Neural Allocentric Intuitive Physics Prediction from Real Videos
Wang, Zhihua, Rosa, Stefano, Miao, Yishu, Lai, Zihang, Xie, Linhai, Markham, Andrew, Trigoni, Niki
Humans are able to make rich predictions about the future dynamics of physical objects from a glance. On the other hand, most existing computer vision approaches require strong assumptions about the underlying system, ad-hoc modeling, or annotated datasets, to carry out even simple predictions. To tackle this gap, we propose a new perspective on the problem of learning intuitive physics that is inspired by the spatial memory representation of objects and spaces in human brains, in particular the co-existence of egocentric and allocentric spatial representations. We present a generic framework that learns a layered representation of the physical world, using a cascade of invertible modules.
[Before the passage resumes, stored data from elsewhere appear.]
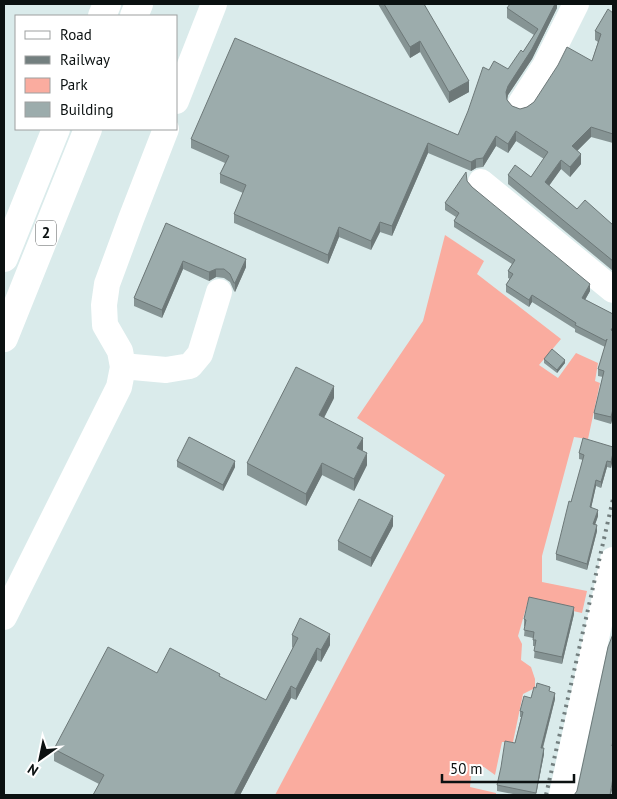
<svg xmlns="http://www.w3.org/2000/svg" width="617" height="799" viewBox="0 0 617 799" font-family="'PT Sans',sans-serif">
  <style>
    .green { fill: #faac9f }
    .lines { fill: none; stroke-linecap: round; stroke-linejoin: round }
    .minor { stroke: #fff; stroke-width: 26 }
    .highway { stroke: #fff; stroke-width: 28 }
    .rail { stroke: #737f7f; stroke-width: 4; stroke-dasharray: 2.5 5; stroke-linecap: butt }
    .wall { fill: #869494 }
    .shaded-wall { fill: #6d7878 }
    .building { fill: #9cacac; stroke: #6d7878 }
    .labels { text-anchor: middle; stroke-width: 4.5; stroke-linejoin: round; paint-order: stroke }
    .shield { fill: #fff; stroke: #545858; stroke-width: 1 }
    .shield-label { font-size: 15px; font-weight: bold; fill: #0b1111 }
  </style>
  <rect width="100%" height="100%" fill="#daebeb"/>
  <polygon class="green" points="445,235 484,261 477,274 561,339 539,365 558,378 576,353 598,363 595,381 600,383 588,439 574,437 542,556 542,582 587,591 582,613 528,601 518,636 522,644 521,660 531,667 535,679 535,688 523,694 513,742 502,742 495,775 484,767 472,767 470,787 496,793 496,795 275,795 445,475 357,418 423,321"/>
  <g class="lines">
    <g class="minor">
      <polyline points="176,101 214,4"/>
      <polyline points="521,103 545,66 576,4"/>
      <polyline points="481,182 613,290"/>
      <polyline points="123,367 133,367 166,370 190,366 200,354 219,292"/>
      <polyline points="4,617 119,387 123,367 120,351 105,325 104,305 107,284 131,219 166,129"/>
      <polyline points="562,795 613,560"/>
    </g>
    <g class="highway">
      <polyline points="102,16 107,4"/>
      <polyline points="134,16 139,4"/>
      <polyline points="4,258 56,129"/>
      <polyline points="4,338 88,129"/>
    </g>
    <polyline class="rail" points="546,795 613,499"/>
  </g>
  <g class="wall">
    <polygon points="378,4 424,4 469,92 449,103 420,52 410,58"/>
    <polygon points="557,4 557,8 532,59 508,95 507,100 512,106 520,109 527,107 592,61 598,42 595,40 595,31 613,13 613,143 591,137 577,151 581,164 570,177 561,169 549,186 577,209 613,225 613,271 508,184 508,175 531,177 544,159 516,141 508,153 496,146 483,167 476,168 471,171 428,153 392,236 380,232 371,250 339,237 328,264 234,223 234,214 243,193 220,183 220,174 225,163 191,148 191,139 458,135 489,70 508,69 523,52 534,35 507,18 507,8"/>
    <polygon points="467,181 472,187 590,291 585,300 613,314 613,416 611,424 594,419 594,413 603,377 598,376 598,369 605,347 575,332 575,329 532,302 529,307 506,292 506,285 510,279 508,278 508,271 512,264 454,227 454,221 456,217 445,210 445,203"/>
    <polygon points="166,223 246,267 235,292 234,291 230,282 224,278 216,277 209,281 183,269 162,318 134,306 134,298"/>
    <polygon points="544,359 565,363 557,373 544,363"/>
    <polygon points="334,398 324,418 363,450 362,451 367,465 354,491 322,475 306,506 247,475 247,463"/>
    <polygon points="613,447 611,468 607,467 601,488 596,486 591,508 598,516 595,525 597,531 587,570 556,560 556,554 583,460 579,459 579,453"/>
    <polygon points="177,461 235,467 223,491 177,467"/>
    <polygon points="393,526 371,567 338,550 338,541"/>
    <polygon points="574,614 562,664 534,658 535,646 533,646 533,638 524,636 525,626 524,626 524,619"/>
    <polygon points="292,635 330,645 321,662 317,660 296,700 291,698 240,795 93,795 99,784 54,761 54,749 157,673 266,700 293,648 292,647"/>
    <polygon points="550,692 555,699 543,748 544,754 536,795 518,795 497,791 497,785 515,743 521,717 520,717 520,711 531,698"/>
  </g>
  <g class="shaded-wall">
    <polygon points="555,4 557,4 557,8 532,59 508,95 506,102 506,92 508,86"/>
    <polygon points="420,41 420,52 410,58 410,47"/>
    <polygon points="469,81 469,92 449,103 449,92"/>
    <polygon points="591,127 591,137 572,156 572,146"/>
    <polygon points="516,131 516,141 508,153 508,144"/>
    <polygon points="496,136 496,146 483,167 483,158"/>
    <polygon points="428,143 428,153 392,236 392,226"/>
    <polygon points="581,154 581,164 570,177 570,167"/>
    <polygon points="476,159 476,168 471,171 471,162"/>
    <polygon points="561,160 561,169 545,191 545,182"/>
    <polygon points="380,222 380,232 371,250 371,241"/>
    <polygon points="339,227 339,237 328,264 328,255"/>
    <polygon points="246,259 246,267 235,292 235,283"/>
    <polygon points="183,261 183,269 162,318 162,310"/>
    <polygon points="216,269 216,277 209,281 209,272"/>
    <polygon points="590,284 590,291 582,305 582,298"/>
    <polygon points="532,295 532,302 529,307 529,300"/>
    <polygon points="565,360 565,363 557,373 557,370"/>
    <polygon points="334,386 334,398 319,427 319,415"/>
    <polygon points="613,409 613,416 611,424 611,417"/>
    <polygon points="363,438 363,450 357,460 357,448"/>
    <polygon points="367,453 367,465 354,491 354,479"/>
    <polygon points="613,453 613,459 611,468 611,462"/>
    <polygon points="235,461 235,467 223,491 223,485"/>
    <polygon points="607,461 607,467 601,488 601,482"/>
    <polygon points="322,463 322,475 306,506 306,494"/>
    <polygon points="596,480 596,486 590,513 590,507"/>
    <polygon points="598,510 598,516 593,530 593,524"/>
    <polygon points="393,516 393,526 371,567 371,558"/>
    <polygon points="597,525 597,531 587,570 587,564"/>
    <polygon points="574,607 574,614 562,664 562,657"/>
    <polygon points="330,634 330,645 321,662 321,650"/>
    <polygon points="317,648 317,660 296,700 296,689"/>
    <polygon points="291,686 291,698 240,795 234,795"/>
    <polygon points="555,693 555,699 541,754 541,748"/>
    <polygon points="544,748 544,754 536,795"/>
    <polygon points="613,778 613,786 611,795 610,795"/>
  </g>
  <g class="building">
    <polygon points="384,4 424,4 469,81 449,92 420,41 410,47"/>
    <polygon points="510,4 555,4 532,49 508,86 506,92 507,100 512,106 520,109 527,107 534,102 558,65 567,47 592,61 601,34 595,31 608,9 613,13 613,134 591,127 572,146 581,154 570,167 561,160 545,182 577,209 585,200 613,225 613,261 508,175 515,165 531,177 548,152 516,131 508,144 496,136 483,158 476,159 471,162 428,143 392,226 380,222 371,241 339,227 328,255 234,214 246,185 220,174 229,156 191,139 235,38 458,135 468,111 483,67 489,70 494,61 508,69 521,50 523,52 538,29 507,8"/>
    <polygon points="466,172 467,181 472,187 590,284 582,298 613,314 613,327 611,330 613,331 613,409 611,417 594,413 604,371 598,369 607,339 606,341 575,325 576,323 532,295 529,300 506,285 513,274 508,271 515,260 454,221 459,213 445,203"/>
    <polygon points="166,223 246,259 235,283 234,283 230,274 224,269 216,269 209,272 183,261 162,310 134,298"/>
    <polygon points="552,349 565,360 557,370 544,359"/>
    <polygon points="296,367 334,386 319,415 363,438 357,448 367,453 354,479 322,463 306,494 247,463"/>
    <polygon points="189,437 235,461 223,485 177,461"/>
    <polygon points="583,438 613,447 613,453 611,462 607,461 601,482 596,480 590,507 598,510 593,524 597,525 587,564 556,554 569,501 571,502 584,455 579,453"/>
    <polygon points="359,499 393,516 371,558 338,541"/>
    <polygon points="529,597 574,607 562,657 534,651 536,640 533,640 534,632 524,630 526,620 524,619"/>
    <polygon points="300,618 330,634 321,650 317,648 296,689 291,686 234,795 93,795 104,775 54,749 108,647 157,673 170,648 220,674 219,676 266,700 298,638 292,635"/>
    <polygon points="613,634 613,740 612,746 613,744 613,778 610,795 574,795 577,791 608,647"/>
    <polygon points="537,683 550,687 549,691 555,693 541,748 544,748 536,793 497,785 501,767 505,741 515,743 523,712 520,711 524,696 531,698 534,687 536,688"/>
  </g>
  <g class="labels">
    <rect class="shield" x="36" y="220.5" width="20" height="25" rx="4"/>
    <g class="shield-label">
      <text x="46" y="238">2</text>
    </g>
  </g>
  <rect width="617" height="799" fill="none" stroke="#0b1111" stroke-width="10"/>
  <rect x="15" y="15" width="162" height="115" fill="#ffffff" stroke="#9da0a0"/>
  <rect x="25" y="31" width="25" height="8" fill="#ffffff" stroke="#9da0a0"/>
  <text x="60" y="40" font-size="15" fill="#0b1111">Road</text>
  <rect x="25" y="56" width="25" height="8" fill="#737f7f" stroke="#9da0a0"/>
  <text x="60" y="65" font-size="15" fill="#0b1111">Railway</text>
  <rect x="25" y="78" width="25" height="15" fill="#faac9f" stroke="#9da0a0"/>
  <text x="60" y="90" font-size="15" fill="#0b1111">Park</text>
  <rect x="25" y="102" width="25" height="15" fill="#9cacac" stroke="#9da0a0"/>
  <text x="60" y="115" font-size="15" fill="#0b1111">Building</text>
  <g transform="translate(40 759) rotate(213)" stroke="#ffffff" stroke-width="4" paint-order="stroke">
  <path d="M0-4L9 19L0 12L-9 19Z" fill="#0b1111"/>
  <text y="-8" font-size="14" font-weight="bold" text-anchor="middle" fill="#0b1111">N</text>
  </g>
  <path d="M442 774v8h132v-8" fill="none" stroke="#0b1111" stroke-width="2.5"/>
  <text x="450" y="774" font-size="15" fill="#0b1111" stroke="#ffffff" stroke-width="4" paint-order="stroke">50 m</text>
</svg>
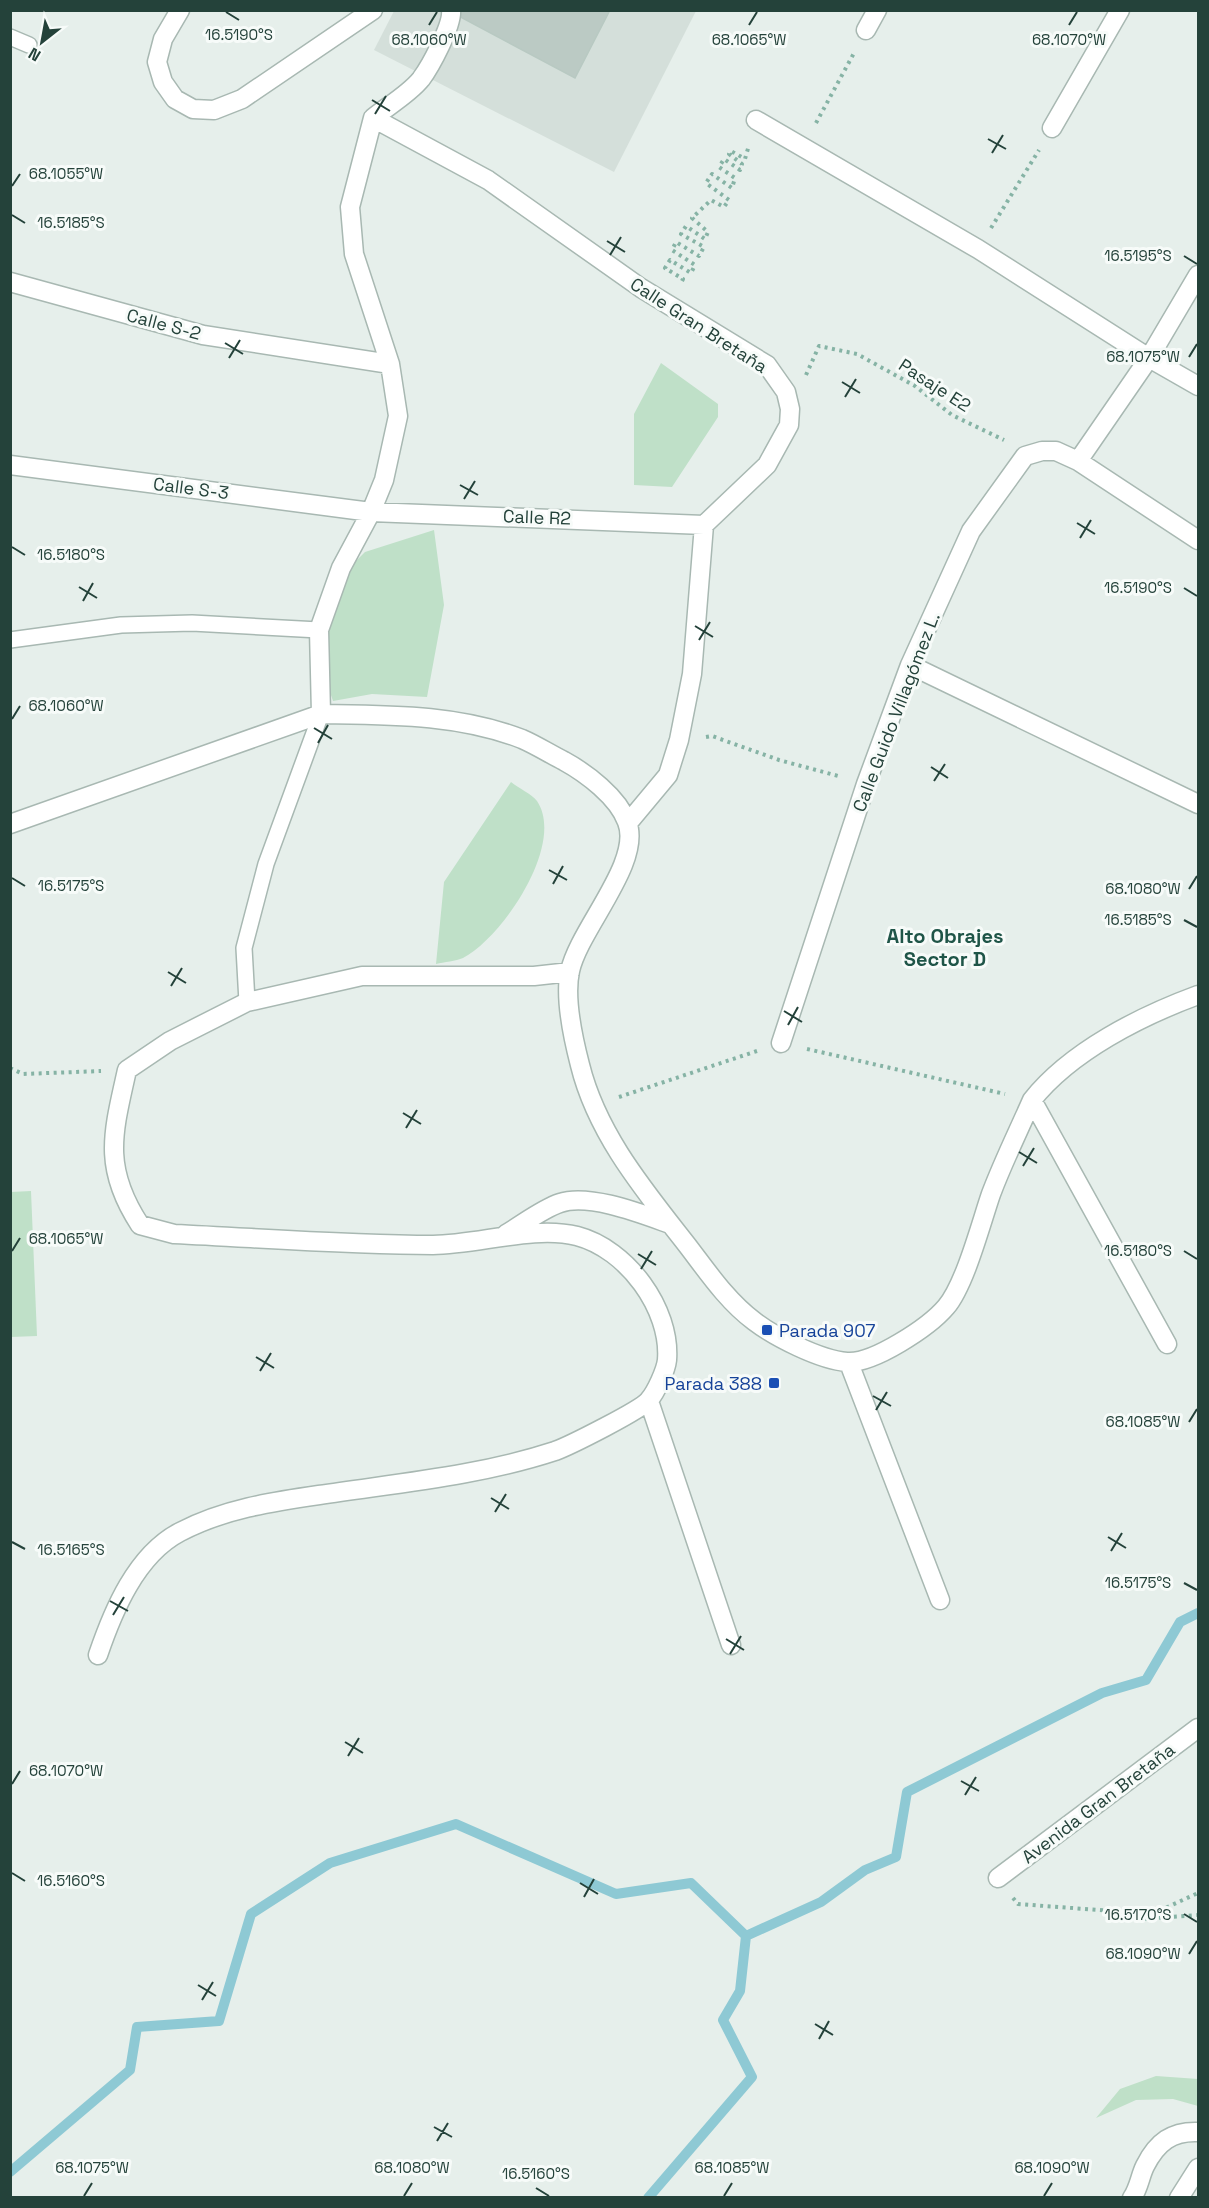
<svg xmlns="http://www.w3.org/2000/svg" width="1209" height="2208" font-family="'Space Grotesk',sans-serif">
<rect width="100%" height="100%" fill="#e6efeb"/>
<path fill="#d4dfda" d="M394,11H696L614,172L374,50Z"/>
<path fill="#bfe0c8" d="M661,363L718,404V417L672,487L634,485V414Z
M434,530L444,605L427,697L372,694L333,701L320,662L340,577L365,552Z
M511,782C518,788 532,794 537,801C566,844 502,938 463,958C456,961 444,962 436,964L444,882Z
M31,1191L37,1336L11,1337V1192Z
M1156,2076L1198,2079V2106L1173,2099L1136,2100L1096,2118L1120,2089Z"/>
<g fill="none" stroke-linecap="round" stroke-linejoin="round">
<path stroke="#8ec9d4" stroke-width="10" d="M10,2172L130,2070L137,2027L219,2021L251,1914L330,1863L456,1824L616,1894L691,1883L746,1936L821,1902L865,1870L896,1857L907,1792L1102,1693L1146,1680L1180,1622L1198,1613
M648,2198L752,2077L723,2020L740,1991L746,1936"/>
</g>
<path fill="#bbcac4" stroke="#b8c9c2" stroke-width="1.5" d="M452,10H610L575,78L451,12Z"/>
<g fill="none" stroke-linecap="round" stroke-linejoin="round">
<defs>
<path id="lane" d="M10,37L29,45
M10,640L121,625L192,623L319,630
M247,1002L244,948L266,864L321,714"/>
<path id="street" d="M180,10L163,39L157,62L163,82L175,99L193,109L214,110L242,99L373,10
M866,30L877,10
M373,118L350,207L354,254L390,364L398,416L384,480L371,512L341,568L319,630L321,714C389,715 458,714 522,739C536,745 550,754 564,761C586,773 618,797 627,822C643,862 579,929 570,971C564,998 573,1038 580,1065C597,1134 644,1190 687,1245C707,1271 727,1301 754,1321C775,1337 820,1360 847,1362C873,1364 929,1327 946,1307C965,1285 981,1223 991,1194C1003,1162 1018,1132 1032,1100C1071,1051 1141,1016 1198,995
M373,118L488,180L641,288L767,365L786,392L790,409L789,425L767,465L704,525
M373,118C388,106 409,94 421,79C430,67 453,25 451,10
M756,120L978,249L1149,358L1198,386
M1052,128L1120,10
M10,282L203,335L390,364
M1078,461L1198,540
M10,465L371,512L704,525
M910,665L1198,804
M628,823L668,775L679,740L692,674L704,525
M10,824L321,714
M781,1043L866,784L910,665L971,531L1025,456L1042,451H1056L1078,461L1149,358L1198,275
M1032,1100L1167,1344
M506,1234C523,1224 542,1209 560,1203C589,1193 642,1214 670,1224
M849,1363L940,1600
M649,1401L731,1645
M98,1655C113,1611 136,1555 180,1532C224,1509 271,1502 319,1495C398,1483 479,1476 555,1451C569,1446 641,1410 649,1400C656,1392 666,1370 667,1360C671,1309 627,1249 577,1236C534,1225 478,1245 433,1245C347,1245 260,1238 174,1234L140,1225C102,1167 113,1133 127,1070L170,1041L247,1002L362,976H534L570,972
M998,1878L1198,1728
M1132,2198C1139,2188 1140,2176 1145,2166C1157,2142 1172,2131 1198,2132
M1179,2198L1198,2168"/>
</defs>
<use href="#lane" stroke="#a8b8b2" stroke-width="18"/>
<use href="#street" stroke="#a8b8b2" stroke-width="21"/>
<path stroke="#86b3a5" stroke-width="4" stroke-dasharray="3 4.5" stroke-linecap="butt" d="M816,123L854,53
M991,228L1039,150
M682,281L683,279L665,268L670,260L691,273L695,265L672,250L676,242L699,256L704,247L681,234L686,226L705,239L708,232L692,218L711,200L724,207L729,200L706,183L712,174L732,188L735,178L719,167L724,159L740,170L742,164L729,154L731,151L745,159L749,145
M806,375L819,346L857,354L915,386L952,415L1004,440
M706,737L712,736L779,760L842,777
M807,1049L1005,1094
M10,1068L23,1074L101,1071
M619,1097L757,1051
M1013,1898L1018,1904L1112,1911L1143,1919L1198,1915
M1146,1917L1198,1893"/>
<use href="#lane" stroke="#fff" stroke-width="15"/>
<use href="#street" stroke="#fff" stroke-width="18"/>
</g>
<path fill="none" stroke="#24423a" stroke-width="2" d="M226,12L239,20M429,25L437,12M749,25L757,12M1069,25L1077,12M372,100L390,111M375,114L386,96M988,139L1006,149M992,153L1003,135M12,186L20,174M12,215L25,223M607,241L625,252M610,255L621,237M1184,256L1197,264M225,343L243,354M1189,357L1197,344M229,358L240,340M842,382L860,393M845,397L856,379M460,485L478,495M464,499L475,481M1077,523L1095,534M1080,538L1091,520M12,547L25,555M79,587L97,598M1184,588L1197,596M83,601L93,583M695,626L713,637M699,640L710,622M12,719L20,706M314,728L332,739M318,743L328,725M931,767L948,778M934,781L945,764M549,870L567,880M12,878L25,886M553,884L563,866M1189,889L1197,876M1184,920L1197,927M168,972L186,983M171,986L182,968M784,1011L802,1022M788,1025L798,1007M403,1113L421,1124M406,1128L417,1110M1019,1152L1037,1163M1023,1166L1034,1148M12,1251L20,1238M1184,1251L1197,1259M638,1254L656,1265M641,1269L652,1251M256,1357L274,1368M260,1371L271,1353M873,1396L891,1406M876,1410L887,1392M1189,1422L1197,1409M491,1498L509,1509M495,1512L506,1494M1108,1537L1126,1548M12,1542L25,1549M1111,1551L1122,1533M1184,1583L1197,1590M110,1601L128,1611M113,1615L124,1597M726,1639L744,1650M730,1654L741,1636M345,1742L363,1753M348,1756L359,1738M961,1781L979,1791M12,1784L20,1771M965,1795L976,1777M12,1873L25,1881M580,1883L598,1894M584,1897L594,1879M1184,1914L1197,1922M1189,1954L1197,1941M198,1985L216,1996M202,2000L213,1982M815,2024L833,2035M819,2039L829,2021M434,2127L452,2137M437,2141L448,2123M536,2188L549,2196M84,2196L92,2183M404,2196L412,2183M724,2196L732,2183M1044,2196L1052,2183"/>
<g fill="#1a4fb4" stroke="#f7fbf9" stroke-width="2">
<rect x="761" y="1324" width="12" height="12" rx="3"/>
<rect x="768" y="1377" width="12" height="12" rx="3"/>
</g>
<g text-anchor="middle" dominant-baseline="central" stroke-width="6" stroke-linejoin="round" paint-order="stroke">
<g font-size="18" fill="#24423a" stroke="#f7fbf9">
<text transform="translate(164 324) rotate(15)">Calle S-2</text>
<text transform="translate(699 325) rotate(33)">Calle Gran Bretaña</text>
<text transform="translate(935 385) rotate(33)">Pasaje E2</text>
<text transform="translate(191 488) rotate(7)">Calle S-3</text>
<text transform="translate(537 517) rotate(2)">Calle R2</text>
<text transform="translate(896 712) rotate(-69)">Calle Guido Villagómez L.</text>
<text transform="translate(1098 1803) rotate(-37)">Avenida Gran Bretaña</text>
</g>
<g font-size="18" fill="#164399" stroke="#f7fbf9" text-anchor="start">
<text x="779" y="1330">Parada 907</text>
<text x="762" y="1383" text-anchor="end">Parada 388</text>
</g>
<g font-size="20" font-weight="bold" fill="#1f5548" stroke="#f7fbf9">
<text x="945" y="936">Alto Obrajes<tspan x="945" dy="23">Sector D</tspan></text>
</g>
</g>
<g font-size="15" text-anchor="middle" fill="#24423a" stroke="#f7fbf9" stroke-width="6" stroke-linejoin="round" paint-order="stroke">
<text x="239" y="40">16.5190°S</text>
<text x="429" y="45">68.1060°W</text>
<text x="749" y="45">68.1065°W</text>
<text x="1069" y="45">68.1070°W</text>
<text x="66" y="179">68.1055°W</text>
<text x="71" y="228">16.5185°S</text>
<text x="1138" y="261">16.5195°S</text>
<text x="1143" y="362">68.1075°W</text>
<text x="71" y="560">16.5180°S</text>
<text x="1138" y="593">16.5190°S</text>
<text x="66" y="711">68.1060°W</text>
<text x="71" y="891">16.5175°S</text>
<text x="1143" y="894">68.1080°W</text>
<text x="1138" y="925">16.5185°S</text>
<text x="66" y="1244">68.1065°W</text>
<text x="1138" y="1256">16.5180°S</text>
<text x="1143" y="1427">68.1085°W</text>
<text x="71" y="1555">16.5165°S</text>
<text x="1138" y="1588">16.5175°S</text>
<text x="66" y="1776">68.1070°W</text>
<text x="71" y="1886">16.5160°S</text>
<text x="1138" y="1920">16.5170°S</text>
<text x="1143" y="1959">68.1090°W</text>
<text x="92" y="2173">68.1075°W</text>
<text x="412" y="2173">68.1080°W</text>
<text x="732" y="2173">68.1085°W</text>
<text x="1052" y="2173">68.1090°W</text>
<text x="536" y="2179">16.5160°S</text>
</g>
<rect width="1209" height="2208" fill="none" stroke="#24423a" stroke-width="24"/>
<g transform="translate(42 42) rotate(211)" stroke="#f7fbf9" stroke-width="4.5" paint-order="stroke">
<path d="M0-4.5L10 22L0 15L-10 22Z" fill="#24423a"/>
<text y="-9" font-size="16" font-weight="bold" text-anchor="middle" fill="#24423a">N</text>
</g>
</svg>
In this framework, real images are first converted to a synthetic domain representation that reduces complexity arising from lighting and texture. Then, an allocentric viewpoint transformer removes viewpoint complexity by projecting images to a canonical view. Finally, a novel Recurrent Latent Variation Network (RLVN) architecture learns the dynamics of the objects interacting with the environment and predicts future motion, leveraging the availability of unlimited synthetic simulations. Predicted frames are then projected back to the original camera view and translated back to the real world domain. Experimental results show the ability of the framework to consistently and accurately predict several frames in the future and the ability to adapt to real images.